* _AUFGABE_: Führen Sie den Bericht über die Vorwürfe von Gefangenen der JVA Ravensburg nach seinem letzten Satz weiter.

───── TEXTAUSZUG

Mehr als 80 Insassen des Gefängnisses in Ravensburg haben einen Brief unterschrieben, in dem heftige Vorwürfe gegen die Mitarbeiter und Ärzte erhoben werden. Das Justizministerium prüft diese.
Ein handschriftlich verfasstes Schreiben von Insassen beschreibt massive Missstände im Gefängnis Ravensburg. Dabei geht es vor allem um den Umgang der Bewacher und Betreuer mit den Strafgefangenen. Demnach sind Beschimpfungen der Gefangenen in der Justizvollzugsanstalt (JVA) Hinzistobel durch das Personal an der Tagesordnung.
Die Kritik reicht von angeblichen Schikanen wie dem Verbot, ein Vesper in die Arbeit mitzunehmen, bis zu „massivem psychischem Druck“, der auf Insassen ausgeübt werde. In der Vollzugsanstalt arbeite „rechtsradikales und drogenabhängiges Personal“, das Beschimpfungen ablasse wie „Dreckskanaken“. Beschwerdeschreiben an das zuständige Justizministerium würden vernichtet. Zuerst hatte die „Südwest Presse“ (SWP) über den Brief berichtet, der nun auch der Deutschen Presse-Agentur vorliegt. Er wurde laut SWP von mehr als 80 Gefangenen unterschrieben.

──────────
───── GEZEIGTE ZEILEN

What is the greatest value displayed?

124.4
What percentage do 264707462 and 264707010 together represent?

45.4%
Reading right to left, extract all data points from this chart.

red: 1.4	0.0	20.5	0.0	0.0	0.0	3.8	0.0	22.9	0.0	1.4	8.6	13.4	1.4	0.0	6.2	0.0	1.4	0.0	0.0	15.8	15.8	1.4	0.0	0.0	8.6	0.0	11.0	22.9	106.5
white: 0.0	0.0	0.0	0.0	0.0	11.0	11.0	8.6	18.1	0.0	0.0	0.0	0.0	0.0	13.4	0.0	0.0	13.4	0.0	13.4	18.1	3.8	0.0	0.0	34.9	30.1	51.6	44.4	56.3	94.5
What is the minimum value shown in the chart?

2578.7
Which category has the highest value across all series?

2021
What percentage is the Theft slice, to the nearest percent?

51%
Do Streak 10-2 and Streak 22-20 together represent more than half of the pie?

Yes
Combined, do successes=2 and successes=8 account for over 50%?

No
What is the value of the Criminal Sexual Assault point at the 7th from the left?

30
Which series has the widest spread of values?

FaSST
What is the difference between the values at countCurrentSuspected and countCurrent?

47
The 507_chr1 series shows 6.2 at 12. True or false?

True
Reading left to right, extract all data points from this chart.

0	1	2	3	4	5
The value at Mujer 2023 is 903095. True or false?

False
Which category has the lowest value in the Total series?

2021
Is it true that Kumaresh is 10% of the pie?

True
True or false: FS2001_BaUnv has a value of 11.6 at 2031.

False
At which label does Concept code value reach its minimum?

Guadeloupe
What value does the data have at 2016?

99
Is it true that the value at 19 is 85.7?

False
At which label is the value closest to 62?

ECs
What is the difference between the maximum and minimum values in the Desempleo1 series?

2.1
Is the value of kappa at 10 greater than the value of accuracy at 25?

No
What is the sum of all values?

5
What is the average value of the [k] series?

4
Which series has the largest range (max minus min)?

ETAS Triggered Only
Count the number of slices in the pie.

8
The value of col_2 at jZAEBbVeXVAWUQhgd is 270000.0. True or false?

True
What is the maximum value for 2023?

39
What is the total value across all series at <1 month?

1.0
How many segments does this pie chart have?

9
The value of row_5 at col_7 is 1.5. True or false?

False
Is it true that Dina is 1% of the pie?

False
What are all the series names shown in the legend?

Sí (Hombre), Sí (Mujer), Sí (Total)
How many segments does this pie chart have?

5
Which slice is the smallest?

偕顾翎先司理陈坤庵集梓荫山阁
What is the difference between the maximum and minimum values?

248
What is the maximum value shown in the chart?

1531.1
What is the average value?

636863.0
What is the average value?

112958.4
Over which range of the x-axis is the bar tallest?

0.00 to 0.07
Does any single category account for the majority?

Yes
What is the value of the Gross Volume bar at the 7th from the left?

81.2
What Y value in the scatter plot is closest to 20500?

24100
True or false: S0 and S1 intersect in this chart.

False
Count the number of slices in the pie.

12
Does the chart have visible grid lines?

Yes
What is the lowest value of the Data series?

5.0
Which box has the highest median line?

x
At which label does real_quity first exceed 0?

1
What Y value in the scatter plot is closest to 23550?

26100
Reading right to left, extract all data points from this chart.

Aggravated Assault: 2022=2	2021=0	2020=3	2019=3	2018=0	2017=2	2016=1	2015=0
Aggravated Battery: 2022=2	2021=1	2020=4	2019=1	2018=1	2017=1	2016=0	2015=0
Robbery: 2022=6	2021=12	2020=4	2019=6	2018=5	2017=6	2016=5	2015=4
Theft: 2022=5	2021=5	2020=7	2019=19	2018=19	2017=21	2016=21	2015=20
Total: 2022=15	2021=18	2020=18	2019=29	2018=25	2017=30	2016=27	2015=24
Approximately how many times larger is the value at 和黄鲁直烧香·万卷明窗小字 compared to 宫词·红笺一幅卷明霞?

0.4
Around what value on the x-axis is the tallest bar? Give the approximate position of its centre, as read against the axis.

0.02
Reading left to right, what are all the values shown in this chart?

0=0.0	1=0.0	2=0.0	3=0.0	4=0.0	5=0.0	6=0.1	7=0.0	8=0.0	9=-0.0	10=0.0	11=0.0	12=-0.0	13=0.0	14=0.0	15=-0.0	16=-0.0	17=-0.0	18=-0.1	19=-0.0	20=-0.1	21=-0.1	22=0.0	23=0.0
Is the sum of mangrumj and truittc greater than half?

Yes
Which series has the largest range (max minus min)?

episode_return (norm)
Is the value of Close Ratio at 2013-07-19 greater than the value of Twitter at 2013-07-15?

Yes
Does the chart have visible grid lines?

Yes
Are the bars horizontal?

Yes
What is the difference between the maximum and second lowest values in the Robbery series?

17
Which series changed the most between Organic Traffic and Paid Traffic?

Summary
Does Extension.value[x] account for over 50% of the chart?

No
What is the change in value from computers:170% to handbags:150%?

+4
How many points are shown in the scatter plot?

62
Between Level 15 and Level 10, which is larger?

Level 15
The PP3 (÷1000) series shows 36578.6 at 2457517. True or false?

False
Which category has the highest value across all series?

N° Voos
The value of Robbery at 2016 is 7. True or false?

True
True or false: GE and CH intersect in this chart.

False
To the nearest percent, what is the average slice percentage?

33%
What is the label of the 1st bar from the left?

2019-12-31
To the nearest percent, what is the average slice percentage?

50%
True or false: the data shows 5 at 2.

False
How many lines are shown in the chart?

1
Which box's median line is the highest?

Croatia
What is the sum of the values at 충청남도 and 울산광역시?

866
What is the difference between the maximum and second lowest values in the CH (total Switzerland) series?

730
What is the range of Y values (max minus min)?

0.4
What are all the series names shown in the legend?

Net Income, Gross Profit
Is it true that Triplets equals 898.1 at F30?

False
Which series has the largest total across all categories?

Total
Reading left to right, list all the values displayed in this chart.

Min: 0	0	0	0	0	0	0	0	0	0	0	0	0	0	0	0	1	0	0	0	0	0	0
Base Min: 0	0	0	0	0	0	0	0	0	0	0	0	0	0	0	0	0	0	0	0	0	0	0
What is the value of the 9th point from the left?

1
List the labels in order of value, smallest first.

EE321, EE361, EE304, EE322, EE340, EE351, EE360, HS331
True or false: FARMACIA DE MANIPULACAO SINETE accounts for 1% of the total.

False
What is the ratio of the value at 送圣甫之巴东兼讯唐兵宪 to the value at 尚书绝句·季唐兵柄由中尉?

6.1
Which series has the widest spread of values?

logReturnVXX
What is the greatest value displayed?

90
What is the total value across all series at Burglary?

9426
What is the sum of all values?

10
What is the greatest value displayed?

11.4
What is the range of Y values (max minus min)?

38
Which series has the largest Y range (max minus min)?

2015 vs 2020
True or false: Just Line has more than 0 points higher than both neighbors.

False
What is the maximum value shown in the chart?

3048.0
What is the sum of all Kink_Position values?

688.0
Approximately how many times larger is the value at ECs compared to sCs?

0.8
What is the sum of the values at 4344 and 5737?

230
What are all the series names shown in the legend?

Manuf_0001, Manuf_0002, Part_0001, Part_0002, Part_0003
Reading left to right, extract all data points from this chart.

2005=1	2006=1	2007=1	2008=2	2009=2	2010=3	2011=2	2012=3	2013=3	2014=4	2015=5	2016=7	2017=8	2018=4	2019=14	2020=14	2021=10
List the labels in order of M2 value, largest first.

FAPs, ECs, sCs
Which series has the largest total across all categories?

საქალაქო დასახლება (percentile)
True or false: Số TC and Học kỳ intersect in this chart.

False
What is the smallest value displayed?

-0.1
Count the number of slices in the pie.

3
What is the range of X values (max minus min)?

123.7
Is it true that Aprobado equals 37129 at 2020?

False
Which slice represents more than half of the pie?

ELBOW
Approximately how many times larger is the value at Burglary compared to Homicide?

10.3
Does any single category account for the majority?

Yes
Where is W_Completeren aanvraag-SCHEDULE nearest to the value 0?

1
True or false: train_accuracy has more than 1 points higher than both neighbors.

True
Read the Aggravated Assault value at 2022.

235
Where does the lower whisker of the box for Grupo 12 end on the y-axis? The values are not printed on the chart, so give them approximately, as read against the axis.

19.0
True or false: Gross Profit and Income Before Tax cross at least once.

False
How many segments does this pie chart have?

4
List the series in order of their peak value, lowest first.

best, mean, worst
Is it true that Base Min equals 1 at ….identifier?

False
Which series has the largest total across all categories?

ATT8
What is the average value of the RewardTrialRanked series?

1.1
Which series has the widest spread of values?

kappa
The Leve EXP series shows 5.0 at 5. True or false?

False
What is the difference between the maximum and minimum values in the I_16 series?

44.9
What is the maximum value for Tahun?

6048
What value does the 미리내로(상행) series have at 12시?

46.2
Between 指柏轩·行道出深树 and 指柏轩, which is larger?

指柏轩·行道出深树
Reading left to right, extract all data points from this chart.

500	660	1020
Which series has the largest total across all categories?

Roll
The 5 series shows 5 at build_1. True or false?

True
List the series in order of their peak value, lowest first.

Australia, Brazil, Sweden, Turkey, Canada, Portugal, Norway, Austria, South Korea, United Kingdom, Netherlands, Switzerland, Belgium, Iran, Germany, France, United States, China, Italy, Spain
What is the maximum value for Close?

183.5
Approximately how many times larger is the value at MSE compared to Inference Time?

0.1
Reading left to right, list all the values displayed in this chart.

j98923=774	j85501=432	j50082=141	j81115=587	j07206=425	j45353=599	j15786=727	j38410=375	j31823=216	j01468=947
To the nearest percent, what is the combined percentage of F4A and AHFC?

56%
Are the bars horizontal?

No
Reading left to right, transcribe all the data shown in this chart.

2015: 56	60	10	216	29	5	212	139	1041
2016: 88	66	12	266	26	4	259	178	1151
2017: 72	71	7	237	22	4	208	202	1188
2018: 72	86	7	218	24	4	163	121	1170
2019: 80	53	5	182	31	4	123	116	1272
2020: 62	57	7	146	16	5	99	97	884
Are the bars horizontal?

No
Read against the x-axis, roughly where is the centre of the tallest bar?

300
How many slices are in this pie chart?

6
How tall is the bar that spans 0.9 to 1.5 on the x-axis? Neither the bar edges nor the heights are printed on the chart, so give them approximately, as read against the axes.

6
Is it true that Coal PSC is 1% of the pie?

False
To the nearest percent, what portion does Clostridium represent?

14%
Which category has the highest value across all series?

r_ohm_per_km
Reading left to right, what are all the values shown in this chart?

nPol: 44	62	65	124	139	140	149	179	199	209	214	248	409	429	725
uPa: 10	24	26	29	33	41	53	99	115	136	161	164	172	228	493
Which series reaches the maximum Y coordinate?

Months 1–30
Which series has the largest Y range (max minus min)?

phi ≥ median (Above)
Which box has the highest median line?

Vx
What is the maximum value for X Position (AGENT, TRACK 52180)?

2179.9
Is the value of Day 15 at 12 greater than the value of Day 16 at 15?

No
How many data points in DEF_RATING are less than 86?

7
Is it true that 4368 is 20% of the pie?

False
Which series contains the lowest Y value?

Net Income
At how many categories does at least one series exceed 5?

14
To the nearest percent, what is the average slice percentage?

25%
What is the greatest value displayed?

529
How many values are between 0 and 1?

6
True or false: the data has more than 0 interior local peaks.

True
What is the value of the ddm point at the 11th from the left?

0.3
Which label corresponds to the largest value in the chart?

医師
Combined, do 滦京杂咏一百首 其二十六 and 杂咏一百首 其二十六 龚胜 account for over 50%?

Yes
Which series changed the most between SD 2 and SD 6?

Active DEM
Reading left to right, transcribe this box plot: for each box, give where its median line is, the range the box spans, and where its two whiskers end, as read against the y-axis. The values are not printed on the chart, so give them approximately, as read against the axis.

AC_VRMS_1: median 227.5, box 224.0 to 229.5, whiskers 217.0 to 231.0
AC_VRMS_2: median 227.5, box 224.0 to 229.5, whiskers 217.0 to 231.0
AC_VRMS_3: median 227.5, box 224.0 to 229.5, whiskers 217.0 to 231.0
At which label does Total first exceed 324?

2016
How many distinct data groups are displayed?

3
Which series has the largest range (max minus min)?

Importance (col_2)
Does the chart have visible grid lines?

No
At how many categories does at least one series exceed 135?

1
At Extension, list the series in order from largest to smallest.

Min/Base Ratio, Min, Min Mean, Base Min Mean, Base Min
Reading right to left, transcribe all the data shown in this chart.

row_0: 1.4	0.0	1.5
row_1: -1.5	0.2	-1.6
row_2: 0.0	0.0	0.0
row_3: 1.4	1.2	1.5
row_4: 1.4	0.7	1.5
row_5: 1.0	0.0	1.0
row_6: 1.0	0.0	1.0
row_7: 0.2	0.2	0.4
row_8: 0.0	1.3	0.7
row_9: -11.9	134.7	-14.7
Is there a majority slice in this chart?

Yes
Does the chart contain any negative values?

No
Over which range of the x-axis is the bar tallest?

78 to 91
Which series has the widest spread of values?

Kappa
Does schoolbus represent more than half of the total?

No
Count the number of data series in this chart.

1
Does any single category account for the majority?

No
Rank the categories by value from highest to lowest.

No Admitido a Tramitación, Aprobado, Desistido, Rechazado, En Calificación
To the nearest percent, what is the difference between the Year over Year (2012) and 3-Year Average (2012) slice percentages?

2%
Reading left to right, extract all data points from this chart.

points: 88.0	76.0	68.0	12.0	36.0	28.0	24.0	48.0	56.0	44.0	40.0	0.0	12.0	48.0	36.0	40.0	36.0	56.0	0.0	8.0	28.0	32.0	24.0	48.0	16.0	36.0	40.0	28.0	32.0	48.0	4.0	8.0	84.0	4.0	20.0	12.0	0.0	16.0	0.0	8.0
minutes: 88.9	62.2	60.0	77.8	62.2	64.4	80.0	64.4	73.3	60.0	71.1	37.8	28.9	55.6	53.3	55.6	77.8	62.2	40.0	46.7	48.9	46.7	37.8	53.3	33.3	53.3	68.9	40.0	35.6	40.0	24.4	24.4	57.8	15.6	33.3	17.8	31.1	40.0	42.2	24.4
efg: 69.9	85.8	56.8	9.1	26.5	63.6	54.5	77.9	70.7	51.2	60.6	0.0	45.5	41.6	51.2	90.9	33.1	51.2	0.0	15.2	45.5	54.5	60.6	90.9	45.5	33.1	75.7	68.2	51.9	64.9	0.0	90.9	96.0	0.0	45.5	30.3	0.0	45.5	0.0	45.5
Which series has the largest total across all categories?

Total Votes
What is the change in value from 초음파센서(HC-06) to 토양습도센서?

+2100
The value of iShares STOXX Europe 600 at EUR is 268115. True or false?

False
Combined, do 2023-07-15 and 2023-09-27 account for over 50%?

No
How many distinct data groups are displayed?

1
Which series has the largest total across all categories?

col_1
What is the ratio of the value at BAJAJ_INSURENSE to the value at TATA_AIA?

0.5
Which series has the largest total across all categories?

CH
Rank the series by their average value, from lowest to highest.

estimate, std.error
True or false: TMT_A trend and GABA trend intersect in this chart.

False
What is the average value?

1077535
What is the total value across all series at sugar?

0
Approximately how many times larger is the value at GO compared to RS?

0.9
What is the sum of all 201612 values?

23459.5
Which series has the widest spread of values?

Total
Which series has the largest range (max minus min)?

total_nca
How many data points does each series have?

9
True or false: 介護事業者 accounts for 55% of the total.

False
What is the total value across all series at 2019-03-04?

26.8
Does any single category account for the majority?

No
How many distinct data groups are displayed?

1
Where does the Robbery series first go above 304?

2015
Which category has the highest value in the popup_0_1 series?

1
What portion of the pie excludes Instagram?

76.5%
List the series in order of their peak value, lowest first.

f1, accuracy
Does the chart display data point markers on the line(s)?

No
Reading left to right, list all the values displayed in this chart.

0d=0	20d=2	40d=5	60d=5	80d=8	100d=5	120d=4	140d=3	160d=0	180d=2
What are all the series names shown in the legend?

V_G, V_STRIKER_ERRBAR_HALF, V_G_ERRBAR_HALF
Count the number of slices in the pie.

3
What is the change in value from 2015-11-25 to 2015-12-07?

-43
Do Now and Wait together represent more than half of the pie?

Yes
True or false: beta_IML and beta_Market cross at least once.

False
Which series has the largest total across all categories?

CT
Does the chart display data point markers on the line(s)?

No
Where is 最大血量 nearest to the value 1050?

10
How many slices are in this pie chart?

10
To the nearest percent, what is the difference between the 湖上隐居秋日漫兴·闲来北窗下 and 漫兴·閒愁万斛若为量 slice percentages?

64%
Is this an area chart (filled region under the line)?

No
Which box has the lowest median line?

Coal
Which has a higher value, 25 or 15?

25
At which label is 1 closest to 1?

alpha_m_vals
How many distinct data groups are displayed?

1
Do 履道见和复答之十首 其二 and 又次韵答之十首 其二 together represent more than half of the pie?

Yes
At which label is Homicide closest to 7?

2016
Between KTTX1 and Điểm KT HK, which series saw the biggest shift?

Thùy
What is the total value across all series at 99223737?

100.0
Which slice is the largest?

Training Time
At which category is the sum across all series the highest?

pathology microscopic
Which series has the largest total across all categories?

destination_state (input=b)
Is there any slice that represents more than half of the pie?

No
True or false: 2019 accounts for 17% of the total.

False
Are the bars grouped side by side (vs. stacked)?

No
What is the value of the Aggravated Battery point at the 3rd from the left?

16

──────────

* _ERGEBNIS DER AUFGABE_:
Vorwürfe der Gefangenen
Die Gefangenen bemängelten in dem Schreiben vor allem eine unzureichende medizinische Versorgung. „Wo an anderen Stellen das Geld verprasst wird, wird genau hier gespart. Mit zum Teil fatalen Folgen.“ So sei ein Gefangener, der unter einer Infektion im Fuß gelitten habe, gestorben. Er hätte in die Notfallambulanz gefahren werden müssen. „Doch stattdessen wurde der Insasse einfach in seinen Haftraum gesperrt und ist noch in der gleichen Nacht gestorben“, heißt es in dem Brief.
Ein weiterer junger Insasse habe sich das Leben genommen, weil er dem „massiven psychischen Leidensdruck“ nicht mehr habe standhalten können und unter Depressionen gelitten habe. Die Selbstverletzungsquote im Haus sei sehr hoch.
Auch die psychologische Betreuung sei mangelhaft, schreiben die Gefangenen. Eine Tat- und Persönlichkeitsaufarbeitung sei nicht möglich, da Psychologen kaum noch erschienen. Man könne froh sein, wenn man diese alle acht Wochen sehe.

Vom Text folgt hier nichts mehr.